INFORMATION section start
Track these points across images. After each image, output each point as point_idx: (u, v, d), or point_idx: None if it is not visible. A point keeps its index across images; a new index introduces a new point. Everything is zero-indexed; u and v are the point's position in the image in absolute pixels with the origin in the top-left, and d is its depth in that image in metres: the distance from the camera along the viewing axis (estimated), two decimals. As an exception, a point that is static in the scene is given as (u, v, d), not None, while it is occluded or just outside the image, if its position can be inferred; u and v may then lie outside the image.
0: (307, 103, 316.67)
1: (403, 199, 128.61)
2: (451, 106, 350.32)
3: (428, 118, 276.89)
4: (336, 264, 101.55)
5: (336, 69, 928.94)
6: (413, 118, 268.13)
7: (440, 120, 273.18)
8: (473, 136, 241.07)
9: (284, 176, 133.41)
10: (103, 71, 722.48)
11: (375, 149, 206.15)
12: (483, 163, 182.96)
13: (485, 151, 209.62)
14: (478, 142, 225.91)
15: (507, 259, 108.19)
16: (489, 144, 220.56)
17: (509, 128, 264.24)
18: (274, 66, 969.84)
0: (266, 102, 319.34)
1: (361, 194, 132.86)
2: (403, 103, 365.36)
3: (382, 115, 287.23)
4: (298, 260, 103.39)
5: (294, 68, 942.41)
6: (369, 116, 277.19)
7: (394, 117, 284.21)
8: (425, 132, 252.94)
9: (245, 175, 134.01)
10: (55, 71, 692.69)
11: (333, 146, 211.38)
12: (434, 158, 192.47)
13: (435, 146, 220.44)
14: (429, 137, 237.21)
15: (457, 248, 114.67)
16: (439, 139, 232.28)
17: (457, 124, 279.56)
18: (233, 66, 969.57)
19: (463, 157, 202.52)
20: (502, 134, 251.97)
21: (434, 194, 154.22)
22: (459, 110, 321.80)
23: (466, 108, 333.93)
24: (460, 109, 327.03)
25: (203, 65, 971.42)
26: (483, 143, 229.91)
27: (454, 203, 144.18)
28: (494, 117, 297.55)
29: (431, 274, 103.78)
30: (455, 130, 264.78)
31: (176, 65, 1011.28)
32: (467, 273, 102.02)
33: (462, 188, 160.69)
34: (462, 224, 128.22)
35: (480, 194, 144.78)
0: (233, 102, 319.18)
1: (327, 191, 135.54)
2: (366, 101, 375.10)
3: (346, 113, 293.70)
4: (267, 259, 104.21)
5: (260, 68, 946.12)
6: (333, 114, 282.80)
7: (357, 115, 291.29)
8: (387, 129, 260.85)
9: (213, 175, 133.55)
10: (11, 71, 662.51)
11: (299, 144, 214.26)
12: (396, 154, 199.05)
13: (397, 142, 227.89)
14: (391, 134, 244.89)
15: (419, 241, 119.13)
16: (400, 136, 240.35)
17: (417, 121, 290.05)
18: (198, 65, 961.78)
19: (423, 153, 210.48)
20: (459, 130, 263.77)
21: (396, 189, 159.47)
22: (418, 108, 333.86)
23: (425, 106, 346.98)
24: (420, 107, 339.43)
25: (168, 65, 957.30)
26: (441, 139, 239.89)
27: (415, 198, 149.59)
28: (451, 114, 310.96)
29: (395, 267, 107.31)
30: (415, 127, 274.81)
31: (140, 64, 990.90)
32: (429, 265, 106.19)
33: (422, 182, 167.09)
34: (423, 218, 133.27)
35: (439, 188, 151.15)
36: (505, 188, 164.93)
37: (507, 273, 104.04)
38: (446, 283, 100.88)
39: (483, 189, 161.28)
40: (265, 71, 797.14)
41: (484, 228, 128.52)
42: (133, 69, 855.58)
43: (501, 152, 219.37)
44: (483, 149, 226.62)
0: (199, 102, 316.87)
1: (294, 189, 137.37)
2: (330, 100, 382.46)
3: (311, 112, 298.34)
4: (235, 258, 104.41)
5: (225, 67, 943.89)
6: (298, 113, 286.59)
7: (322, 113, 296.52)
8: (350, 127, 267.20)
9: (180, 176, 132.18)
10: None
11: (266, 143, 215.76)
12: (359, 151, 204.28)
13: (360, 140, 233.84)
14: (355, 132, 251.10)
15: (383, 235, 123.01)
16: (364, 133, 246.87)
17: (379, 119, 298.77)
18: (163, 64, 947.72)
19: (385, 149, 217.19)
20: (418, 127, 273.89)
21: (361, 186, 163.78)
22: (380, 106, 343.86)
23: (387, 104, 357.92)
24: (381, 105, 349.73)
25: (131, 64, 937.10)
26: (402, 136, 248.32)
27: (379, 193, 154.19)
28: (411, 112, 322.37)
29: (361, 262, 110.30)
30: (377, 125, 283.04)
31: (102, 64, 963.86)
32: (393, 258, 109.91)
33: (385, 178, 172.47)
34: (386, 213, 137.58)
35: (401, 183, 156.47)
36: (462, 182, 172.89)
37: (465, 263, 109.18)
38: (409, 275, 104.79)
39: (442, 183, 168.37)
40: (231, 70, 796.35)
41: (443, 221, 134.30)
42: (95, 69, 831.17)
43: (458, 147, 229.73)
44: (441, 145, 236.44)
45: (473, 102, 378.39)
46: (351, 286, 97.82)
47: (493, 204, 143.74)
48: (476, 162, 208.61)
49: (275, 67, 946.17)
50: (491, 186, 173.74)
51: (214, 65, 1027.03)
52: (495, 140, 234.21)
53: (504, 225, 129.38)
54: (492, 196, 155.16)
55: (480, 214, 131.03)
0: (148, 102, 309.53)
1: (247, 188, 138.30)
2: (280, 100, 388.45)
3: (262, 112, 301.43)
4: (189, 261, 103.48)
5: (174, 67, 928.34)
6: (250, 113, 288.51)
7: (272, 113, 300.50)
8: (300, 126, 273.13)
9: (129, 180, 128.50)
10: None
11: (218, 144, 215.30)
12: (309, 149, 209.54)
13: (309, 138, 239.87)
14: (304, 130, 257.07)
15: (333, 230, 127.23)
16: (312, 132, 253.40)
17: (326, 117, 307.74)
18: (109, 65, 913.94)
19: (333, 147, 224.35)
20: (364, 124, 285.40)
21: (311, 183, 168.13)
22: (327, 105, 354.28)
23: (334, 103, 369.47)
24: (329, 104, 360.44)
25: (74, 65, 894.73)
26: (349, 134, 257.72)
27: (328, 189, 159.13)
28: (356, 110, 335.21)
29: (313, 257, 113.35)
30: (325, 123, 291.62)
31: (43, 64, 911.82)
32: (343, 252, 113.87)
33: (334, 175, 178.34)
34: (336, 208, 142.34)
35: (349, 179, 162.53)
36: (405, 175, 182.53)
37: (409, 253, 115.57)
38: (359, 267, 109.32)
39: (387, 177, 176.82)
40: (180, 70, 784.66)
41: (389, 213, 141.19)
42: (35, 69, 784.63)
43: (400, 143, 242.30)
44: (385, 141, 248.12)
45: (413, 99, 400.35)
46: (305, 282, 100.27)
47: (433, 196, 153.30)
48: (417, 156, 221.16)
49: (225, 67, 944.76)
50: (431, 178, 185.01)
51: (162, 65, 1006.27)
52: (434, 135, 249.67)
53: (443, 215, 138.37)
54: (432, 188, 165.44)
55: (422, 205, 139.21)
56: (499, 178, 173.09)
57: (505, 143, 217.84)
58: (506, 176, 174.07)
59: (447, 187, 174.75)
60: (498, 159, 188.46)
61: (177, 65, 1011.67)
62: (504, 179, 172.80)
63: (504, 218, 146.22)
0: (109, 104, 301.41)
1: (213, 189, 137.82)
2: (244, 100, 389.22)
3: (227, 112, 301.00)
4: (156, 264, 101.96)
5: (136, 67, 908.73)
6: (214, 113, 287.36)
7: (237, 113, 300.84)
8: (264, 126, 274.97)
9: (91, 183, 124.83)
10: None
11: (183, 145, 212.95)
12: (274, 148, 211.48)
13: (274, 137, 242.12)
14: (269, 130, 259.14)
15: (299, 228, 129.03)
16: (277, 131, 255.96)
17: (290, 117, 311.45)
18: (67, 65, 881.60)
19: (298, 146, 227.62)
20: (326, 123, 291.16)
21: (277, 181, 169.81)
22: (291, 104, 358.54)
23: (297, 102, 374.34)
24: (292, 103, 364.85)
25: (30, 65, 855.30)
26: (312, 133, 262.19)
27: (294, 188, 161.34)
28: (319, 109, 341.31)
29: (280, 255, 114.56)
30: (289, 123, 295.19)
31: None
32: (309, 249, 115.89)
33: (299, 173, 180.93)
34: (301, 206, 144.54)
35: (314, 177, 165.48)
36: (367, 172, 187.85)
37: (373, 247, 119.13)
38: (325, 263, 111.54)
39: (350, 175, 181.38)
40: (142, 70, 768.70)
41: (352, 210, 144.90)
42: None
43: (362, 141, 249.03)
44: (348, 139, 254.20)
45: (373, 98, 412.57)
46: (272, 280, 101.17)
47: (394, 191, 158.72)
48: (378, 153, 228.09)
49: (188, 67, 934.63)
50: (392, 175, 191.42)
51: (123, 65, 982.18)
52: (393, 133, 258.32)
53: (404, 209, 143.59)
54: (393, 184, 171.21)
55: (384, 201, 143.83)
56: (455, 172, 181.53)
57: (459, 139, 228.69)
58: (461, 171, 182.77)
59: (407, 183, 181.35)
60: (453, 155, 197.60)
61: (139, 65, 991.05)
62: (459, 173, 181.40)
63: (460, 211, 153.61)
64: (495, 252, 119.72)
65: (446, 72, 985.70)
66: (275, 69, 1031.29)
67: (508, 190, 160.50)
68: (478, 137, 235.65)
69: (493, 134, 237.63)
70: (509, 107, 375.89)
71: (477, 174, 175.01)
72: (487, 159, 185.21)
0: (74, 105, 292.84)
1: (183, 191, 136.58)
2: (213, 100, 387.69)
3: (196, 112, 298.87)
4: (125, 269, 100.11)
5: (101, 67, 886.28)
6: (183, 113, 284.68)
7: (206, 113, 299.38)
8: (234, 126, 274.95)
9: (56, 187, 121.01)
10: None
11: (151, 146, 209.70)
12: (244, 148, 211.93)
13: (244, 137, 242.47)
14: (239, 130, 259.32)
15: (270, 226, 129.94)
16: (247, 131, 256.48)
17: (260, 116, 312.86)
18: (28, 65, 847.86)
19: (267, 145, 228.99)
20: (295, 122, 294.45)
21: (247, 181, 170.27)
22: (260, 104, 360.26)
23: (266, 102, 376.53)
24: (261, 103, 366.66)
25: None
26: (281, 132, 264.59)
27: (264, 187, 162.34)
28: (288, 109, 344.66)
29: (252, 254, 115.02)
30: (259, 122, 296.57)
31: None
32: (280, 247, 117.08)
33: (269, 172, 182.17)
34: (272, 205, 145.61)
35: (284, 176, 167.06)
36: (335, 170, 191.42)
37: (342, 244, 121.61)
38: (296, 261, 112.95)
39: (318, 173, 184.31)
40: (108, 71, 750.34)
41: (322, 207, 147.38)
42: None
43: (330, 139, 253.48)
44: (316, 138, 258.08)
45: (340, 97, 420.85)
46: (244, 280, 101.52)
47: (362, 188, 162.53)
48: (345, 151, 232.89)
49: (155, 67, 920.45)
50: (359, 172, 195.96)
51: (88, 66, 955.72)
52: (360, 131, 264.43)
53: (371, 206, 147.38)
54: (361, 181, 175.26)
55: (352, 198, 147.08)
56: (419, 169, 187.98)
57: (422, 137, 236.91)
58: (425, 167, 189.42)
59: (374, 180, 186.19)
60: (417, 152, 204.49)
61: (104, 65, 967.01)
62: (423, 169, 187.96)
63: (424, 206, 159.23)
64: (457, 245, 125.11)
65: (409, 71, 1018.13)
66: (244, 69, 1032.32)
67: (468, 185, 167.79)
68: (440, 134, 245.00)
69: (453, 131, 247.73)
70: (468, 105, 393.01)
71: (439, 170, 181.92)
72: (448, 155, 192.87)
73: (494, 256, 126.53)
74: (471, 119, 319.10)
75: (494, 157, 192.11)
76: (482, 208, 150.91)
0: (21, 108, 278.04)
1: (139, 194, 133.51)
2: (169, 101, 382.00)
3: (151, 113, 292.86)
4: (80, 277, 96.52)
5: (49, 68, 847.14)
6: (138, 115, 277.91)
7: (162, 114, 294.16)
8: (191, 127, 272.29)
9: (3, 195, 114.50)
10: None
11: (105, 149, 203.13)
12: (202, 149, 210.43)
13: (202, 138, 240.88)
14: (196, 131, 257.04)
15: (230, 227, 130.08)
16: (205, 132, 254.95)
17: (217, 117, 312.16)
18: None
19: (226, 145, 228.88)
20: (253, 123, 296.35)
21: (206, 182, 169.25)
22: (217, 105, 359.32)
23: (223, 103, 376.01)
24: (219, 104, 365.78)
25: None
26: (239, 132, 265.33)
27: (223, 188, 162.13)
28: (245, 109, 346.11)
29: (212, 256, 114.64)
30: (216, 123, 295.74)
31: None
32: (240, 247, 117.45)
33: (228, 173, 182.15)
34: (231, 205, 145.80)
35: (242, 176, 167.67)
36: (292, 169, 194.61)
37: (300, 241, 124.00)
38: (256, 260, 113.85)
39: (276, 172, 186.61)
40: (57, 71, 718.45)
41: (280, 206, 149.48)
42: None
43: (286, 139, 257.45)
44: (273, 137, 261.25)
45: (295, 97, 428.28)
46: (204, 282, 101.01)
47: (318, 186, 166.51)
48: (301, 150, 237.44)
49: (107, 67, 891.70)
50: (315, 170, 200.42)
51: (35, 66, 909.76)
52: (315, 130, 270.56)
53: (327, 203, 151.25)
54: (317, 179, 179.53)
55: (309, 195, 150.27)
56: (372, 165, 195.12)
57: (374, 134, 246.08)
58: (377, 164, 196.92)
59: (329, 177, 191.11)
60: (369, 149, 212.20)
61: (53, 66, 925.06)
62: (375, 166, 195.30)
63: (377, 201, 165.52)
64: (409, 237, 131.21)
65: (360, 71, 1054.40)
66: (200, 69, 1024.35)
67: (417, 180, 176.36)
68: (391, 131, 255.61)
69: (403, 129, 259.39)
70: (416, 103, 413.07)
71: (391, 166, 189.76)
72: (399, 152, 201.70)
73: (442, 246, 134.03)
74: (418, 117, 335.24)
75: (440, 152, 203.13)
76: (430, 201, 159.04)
INFORMATION section end
◆ EXERCISE REQUIREMENTS
Give back, word for word, only the lines above from the line holding "32: (467, 273, 102.02)" to the line holding "43: (501, 152, 219.37)", both included.

◆ RESULT
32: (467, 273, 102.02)
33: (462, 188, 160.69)
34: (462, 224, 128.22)
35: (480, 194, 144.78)
0: (233, 102, 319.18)
1: (327, 191, 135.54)
2: (366, 101, 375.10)
3: (346, 113, 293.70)
4: (267, 259, 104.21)
5: (260, 68, 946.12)
6: (333, 114, 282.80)
7: (357, 115, 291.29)
8: (387, 129, 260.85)
9: (213, 175, 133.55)
10: (11, 71, 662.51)
11: (299, 144, 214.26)
12: (396, 154, 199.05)
13: (397, 142, 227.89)
14: (391, 134, 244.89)
15: (419, 241, 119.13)
16: (400, 136, 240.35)
17: (417, 121, 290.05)
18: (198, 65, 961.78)
19: (423, 153, 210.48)
20: (459, 130, 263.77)
21: (396, 189, 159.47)
22: (418, 108, 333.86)
23: (425, 106, 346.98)
24: (420, 107, 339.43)
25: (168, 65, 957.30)
26: (441, 139, 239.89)
27: (415, 198, 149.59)
28: (451, 114, 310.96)
29: (395, 267, 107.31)
30: (415, 127, 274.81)
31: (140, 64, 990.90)
32: (429, 265, 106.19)
33: (422, 182, 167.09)
34: (423, 218, 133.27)
35: (439, 188, 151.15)
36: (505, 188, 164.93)
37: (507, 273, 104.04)
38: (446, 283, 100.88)
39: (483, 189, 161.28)
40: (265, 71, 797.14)
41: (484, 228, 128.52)
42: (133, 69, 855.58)
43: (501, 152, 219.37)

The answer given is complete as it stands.